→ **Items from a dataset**
==================================================

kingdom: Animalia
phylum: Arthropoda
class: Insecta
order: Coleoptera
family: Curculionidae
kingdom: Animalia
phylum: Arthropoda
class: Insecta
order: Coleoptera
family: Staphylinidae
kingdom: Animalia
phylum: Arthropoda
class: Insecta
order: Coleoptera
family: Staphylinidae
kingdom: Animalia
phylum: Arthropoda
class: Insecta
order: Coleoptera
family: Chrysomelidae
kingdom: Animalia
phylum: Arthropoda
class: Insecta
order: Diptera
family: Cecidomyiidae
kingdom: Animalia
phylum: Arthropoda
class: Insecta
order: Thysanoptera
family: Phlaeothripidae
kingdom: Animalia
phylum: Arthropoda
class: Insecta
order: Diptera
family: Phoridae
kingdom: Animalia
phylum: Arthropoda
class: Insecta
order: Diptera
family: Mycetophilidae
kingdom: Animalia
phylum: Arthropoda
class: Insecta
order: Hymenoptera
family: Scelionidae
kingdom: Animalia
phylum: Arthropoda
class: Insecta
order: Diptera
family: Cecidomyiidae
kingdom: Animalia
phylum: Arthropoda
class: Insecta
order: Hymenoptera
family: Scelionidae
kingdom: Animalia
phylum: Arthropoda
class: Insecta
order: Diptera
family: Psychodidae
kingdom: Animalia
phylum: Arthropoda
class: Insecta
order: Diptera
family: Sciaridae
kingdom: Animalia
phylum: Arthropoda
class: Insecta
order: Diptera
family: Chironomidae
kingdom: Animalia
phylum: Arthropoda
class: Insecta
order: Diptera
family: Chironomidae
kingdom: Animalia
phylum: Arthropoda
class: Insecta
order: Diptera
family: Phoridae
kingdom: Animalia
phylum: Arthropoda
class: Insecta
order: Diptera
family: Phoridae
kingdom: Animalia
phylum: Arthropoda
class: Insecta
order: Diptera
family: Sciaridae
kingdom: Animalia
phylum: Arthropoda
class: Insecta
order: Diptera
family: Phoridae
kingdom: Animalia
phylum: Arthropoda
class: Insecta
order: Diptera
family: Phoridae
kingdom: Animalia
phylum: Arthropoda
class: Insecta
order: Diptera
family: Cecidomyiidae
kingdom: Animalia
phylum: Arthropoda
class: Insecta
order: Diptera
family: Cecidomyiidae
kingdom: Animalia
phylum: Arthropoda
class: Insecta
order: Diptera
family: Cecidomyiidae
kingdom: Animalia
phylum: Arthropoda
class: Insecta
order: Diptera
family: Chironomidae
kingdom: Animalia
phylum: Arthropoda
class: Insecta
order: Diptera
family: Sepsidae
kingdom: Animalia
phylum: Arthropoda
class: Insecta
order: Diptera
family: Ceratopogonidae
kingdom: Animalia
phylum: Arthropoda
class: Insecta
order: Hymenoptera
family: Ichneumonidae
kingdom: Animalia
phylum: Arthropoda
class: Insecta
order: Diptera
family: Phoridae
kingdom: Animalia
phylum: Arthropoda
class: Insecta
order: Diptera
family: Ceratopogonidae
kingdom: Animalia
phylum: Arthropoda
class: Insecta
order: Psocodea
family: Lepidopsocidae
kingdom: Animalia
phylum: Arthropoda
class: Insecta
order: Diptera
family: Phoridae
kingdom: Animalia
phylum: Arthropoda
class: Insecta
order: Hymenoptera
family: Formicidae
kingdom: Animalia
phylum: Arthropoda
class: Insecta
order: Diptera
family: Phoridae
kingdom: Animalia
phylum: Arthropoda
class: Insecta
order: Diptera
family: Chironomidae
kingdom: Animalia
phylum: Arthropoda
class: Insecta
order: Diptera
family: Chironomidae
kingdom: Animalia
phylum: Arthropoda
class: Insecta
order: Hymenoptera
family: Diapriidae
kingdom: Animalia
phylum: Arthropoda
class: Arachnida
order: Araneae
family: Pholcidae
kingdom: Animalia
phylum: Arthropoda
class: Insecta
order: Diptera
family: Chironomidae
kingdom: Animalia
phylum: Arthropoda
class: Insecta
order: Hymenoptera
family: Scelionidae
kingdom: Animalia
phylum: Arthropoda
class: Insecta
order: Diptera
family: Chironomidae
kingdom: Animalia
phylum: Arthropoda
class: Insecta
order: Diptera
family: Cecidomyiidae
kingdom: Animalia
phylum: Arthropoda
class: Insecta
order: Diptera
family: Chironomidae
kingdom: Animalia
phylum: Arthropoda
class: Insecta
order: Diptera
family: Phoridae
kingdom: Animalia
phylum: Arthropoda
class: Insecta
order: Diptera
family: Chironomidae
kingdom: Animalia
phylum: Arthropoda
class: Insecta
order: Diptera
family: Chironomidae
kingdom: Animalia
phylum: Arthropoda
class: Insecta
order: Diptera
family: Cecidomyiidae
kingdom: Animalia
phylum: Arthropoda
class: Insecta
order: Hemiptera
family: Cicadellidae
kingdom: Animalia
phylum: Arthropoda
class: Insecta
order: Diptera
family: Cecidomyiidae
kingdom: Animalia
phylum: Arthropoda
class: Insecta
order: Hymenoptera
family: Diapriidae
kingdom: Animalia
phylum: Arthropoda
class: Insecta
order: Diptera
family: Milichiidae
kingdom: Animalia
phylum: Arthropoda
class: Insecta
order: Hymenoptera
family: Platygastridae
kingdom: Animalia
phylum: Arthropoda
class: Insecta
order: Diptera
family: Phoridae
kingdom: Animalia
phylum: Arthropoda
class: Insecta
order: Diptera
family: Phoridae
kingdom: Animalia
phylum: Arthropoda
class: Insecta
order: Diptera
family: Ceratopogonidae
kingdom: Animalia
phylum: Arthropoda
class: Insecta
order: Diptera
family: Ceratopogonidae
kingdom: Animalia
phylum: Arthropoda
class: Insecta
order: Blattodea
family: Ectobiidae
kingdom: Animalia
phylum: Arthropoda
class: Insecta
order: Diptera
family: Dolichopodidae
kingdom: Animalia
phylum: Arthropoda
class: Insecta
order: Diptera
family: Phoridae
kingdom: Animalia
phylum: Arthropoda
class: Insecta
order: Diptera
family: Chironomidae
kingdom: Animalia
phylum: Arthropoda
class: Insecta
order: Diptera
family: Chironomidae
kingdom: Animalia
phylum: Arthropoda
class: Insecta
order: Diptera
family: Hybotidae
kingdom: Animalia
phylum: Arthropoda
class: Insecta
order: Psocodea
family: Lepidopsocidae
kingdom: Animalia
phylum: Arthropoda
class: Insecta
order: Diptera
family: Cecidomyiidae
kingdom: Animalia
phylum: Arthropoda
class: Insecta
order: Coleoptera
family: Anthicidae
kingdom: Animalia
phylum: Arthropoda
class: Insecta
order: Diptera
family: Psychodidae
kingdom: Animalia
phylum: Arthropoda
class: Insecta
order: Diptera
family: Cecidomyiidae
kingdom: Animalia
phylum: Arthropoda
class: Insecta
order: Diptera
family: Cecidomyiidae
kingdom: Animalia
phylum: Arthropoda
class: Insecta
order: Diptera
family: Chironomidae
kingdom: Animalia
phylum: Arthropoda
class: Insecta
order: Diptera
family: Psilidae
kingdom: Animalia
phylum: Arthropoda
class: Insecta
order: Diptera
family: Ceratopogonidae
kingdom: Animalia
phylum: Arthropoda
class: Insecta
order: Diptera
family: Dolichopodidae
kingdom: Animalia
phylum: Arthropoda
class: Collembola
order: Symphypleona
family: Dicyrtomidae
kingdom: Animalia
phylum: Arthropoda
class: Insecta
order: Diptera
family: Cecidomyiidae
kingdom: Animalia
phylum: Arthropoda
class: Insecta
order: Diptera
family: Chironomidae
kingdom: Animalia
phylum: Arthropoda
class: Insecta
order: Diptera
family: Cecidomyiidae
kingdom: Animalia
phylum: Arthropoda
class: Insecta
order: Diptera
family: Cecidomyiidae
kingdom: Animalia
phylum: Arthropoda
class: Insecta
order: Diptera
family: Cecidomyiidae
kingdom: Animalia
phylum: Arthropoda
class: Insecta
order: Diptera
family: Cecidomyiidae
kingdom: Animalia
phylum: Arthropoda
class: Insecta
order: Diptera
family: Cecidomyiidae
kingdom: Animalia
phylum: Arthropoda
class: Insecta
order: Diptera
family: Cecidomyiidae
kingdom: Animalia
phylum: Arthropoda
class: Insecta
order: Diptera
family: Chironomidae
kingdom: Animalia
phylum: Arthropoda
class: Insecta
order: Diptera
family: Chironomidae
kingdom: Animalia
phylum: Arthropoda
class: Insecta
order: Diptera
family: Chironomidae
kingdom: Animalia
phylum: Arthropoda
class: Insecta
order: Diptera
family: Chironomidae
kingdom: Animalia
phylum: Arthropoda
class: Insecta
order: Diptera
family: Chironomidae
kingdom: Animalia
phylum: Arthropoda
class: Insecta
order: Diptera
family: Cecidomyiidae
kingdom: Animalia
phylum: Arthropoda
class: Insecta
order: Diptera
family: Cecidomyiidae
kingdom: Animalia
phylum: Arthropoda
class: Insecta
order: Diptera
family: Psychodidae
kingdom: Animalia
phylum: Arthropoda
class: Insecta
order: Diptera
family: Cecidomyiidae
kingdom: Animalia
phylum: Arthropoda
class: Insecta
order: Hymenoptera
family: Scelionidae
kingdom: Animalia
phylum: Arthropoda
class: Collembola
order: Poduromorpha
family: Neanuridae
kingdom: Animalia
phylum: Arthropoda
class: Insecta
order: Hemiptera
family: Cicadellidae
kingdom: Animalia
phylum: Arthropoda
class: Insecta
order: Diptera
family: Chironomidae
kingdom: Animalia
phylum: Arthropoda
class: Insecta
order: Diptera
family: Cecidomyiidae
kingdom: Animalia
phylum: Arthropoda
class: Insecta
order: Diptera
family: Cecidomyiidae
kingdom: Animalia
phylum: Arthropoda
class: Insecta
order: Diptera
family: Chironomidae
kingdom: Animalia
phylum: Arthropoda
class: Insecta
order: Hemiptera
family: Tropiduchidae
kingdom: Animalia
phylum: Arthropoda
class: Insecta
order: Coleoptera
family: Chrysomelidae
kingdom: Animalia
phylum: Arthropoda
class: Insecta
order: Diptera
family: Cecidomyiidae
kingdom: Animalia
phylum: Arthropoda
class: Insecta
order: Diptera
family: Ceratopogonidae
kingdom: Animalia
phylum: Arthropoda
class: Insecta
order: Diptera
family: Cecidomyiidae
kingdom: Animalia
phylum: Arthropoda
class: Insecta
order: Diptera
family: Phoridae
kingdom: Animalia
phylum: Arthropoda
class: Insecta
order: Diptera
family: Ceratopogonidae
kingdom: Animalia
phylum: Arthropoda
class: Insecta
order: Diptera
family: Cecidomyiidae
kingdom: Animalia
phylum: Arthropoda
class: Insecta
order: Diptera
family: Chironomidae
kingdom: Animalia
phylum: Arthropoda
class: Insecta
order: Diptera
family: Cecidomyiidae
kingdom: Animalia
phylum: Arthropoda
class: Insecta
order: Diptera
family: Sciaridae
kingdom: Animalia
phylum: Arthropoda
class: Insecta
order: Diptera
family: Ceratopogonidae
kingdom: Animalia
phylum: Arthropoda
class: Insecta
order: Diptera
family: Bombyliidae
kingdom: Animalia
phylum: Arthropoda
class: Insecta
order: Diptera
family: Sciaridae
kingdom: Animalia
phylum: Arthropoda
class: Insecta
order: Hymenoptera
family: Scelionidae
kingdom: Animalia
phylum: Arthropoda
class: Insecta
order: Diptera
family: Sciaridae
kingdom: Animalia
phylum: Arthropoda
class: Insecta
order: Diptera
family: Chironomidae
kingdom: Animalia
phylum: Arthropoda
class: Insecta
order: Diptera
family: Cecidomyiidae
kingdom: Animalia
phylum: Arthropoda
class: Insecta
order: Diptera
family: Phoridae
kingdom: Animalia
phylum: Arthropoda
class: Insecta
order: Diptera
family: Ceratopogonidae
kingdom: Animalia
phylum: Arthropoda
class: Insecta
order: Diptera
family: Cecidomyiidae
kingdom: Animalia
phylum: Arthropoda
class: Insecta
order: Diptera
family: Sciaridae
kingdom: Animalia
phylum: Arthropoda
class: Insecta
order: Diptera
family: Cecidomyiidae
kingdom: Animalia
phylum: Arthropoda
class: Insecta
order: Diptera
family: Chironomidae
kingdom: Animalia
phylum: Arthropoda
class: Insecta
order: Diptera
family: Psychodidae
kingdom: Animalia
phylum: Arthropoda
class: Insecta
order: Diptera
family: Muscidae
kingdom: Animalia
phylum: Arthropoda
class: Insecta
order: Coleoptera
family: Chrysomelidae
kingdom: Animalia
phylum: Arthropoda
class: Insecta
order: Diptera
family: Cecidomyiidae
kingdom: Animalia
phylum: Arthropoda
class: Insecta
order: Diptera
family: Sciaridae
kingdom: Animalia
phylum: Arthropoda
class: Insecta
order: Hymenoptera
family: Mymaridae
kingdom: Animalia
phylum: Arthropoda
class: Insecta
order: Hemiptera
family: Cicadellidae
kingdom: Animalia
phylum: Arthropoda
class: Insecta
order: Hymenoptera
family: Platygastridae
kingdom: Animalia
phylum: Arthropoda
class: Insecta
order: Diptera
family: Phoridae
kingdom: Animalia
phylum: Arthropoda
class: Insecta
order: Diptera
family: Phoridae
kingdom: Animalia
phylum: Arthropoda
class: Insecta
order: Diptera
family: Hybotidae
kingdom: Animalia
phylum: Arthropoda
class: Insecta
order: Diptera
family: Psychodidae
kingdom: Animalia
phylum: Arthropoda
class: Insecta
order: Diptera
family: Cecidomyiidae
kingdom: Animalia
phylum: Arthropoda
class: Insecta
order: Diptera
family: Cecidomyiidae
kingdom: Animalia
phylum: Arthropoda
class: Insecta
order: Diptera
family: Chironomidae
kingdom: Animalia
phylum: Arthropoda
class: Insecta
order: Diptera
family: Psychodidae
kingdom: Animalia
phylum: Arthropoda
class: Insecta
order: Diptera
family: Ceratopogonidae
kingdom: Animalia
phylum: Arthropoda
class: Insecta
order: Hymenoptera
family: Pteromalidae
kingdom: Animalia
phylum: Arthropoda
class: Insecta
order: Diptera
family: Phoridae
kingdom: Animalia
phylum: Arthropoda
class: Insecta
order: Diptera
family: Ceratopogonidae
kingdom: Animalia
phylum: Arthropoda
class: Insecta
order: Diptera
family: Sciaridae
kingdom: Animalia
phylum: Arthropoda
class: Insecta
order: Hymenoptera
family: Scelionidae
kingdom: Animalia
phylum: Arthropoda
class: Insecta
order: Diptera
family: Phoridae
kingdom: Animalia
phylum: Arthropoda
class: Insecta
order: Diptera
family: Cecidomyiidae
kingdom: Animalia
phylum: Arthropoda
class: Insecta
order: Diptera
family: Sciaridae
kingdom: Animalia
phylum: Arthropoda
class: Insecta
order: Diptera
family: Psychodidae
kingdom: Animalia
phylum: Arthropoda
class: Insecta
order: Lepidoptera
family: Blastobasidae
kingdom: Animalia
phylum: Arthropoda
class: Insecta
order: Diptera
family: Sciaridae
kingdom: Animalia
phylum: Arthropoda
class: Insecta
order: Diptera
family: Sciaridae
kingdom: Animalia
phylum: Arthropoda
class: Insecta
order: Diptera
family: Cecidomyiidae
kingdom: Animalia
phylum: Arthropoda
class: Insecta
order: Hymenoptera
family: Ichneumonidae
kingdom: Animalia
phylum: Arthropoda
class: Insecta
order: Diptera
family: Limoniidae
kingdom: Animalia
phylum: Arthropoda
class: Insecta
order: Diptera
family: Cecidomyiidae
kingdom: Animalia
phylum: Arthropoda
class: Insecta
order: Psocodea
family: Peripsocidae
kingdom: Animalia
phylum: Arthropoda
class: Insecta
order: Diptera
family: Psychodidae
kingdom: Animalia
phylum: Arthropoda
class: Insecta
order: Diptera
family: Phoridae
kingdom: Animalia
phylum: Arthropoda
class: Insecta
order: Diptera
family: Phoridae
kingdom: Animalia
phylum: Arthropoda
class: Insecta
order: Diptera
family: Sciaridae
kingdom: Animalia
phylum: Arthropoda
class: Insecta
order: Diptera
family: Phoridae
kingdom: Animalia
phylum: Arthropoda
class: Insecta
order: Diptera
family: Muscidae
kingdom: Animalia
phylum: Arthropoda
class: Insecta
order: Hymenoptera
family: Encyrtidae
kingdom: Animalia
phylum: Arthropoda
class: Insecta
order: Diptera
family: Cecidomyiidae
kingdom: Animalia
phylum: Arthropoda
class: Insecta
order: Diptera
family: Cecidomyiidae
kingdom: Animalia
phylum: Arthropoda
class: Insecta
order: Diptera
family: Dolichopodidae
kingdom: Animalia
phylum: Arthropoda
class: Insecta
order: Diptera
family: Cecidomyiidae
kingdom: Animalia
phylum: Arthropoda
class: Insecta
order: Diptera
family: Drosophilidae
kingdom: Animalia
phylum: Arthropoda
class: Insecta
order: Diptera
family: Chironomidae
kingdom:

==================================================

→ **Written request**
Lay out the lines of the rows as a numbered list, starting at the first line and ending at the line that contains "order: Thysanoptera". Leave out any blank lines.

→ **The answer**
1. kingdom: Animalia
2. phylum: Arthropoda
3. class: Insecta
4. order: Coleoptera
5. family: Curculionidae
6. kingdom: Animalia
7. phylum: Arthropoda
8. class: Insecta
9. order: Coleoptera
10. family: Staphylinidae
11. kingdom: Animalia
12. phylum: Arthropoda
13. class: Insecta
14. order: Coleoptera
15. family: Staphylinidae
16. kingdom: Animalia
17. phylum: Arthropoda
18. class: Insecta
19. order: Coleoptera
20. family: Chrysomelidae
21. kingdom: Animalia
22. phylum: Arthropoda
23. class: Insecta
24. order: Diptera
25. family: Cecidomyiidae
26. kingdom: Animalia
27. phylum: Arthropoda
28. class: Insecta
29. order: Thysanoptera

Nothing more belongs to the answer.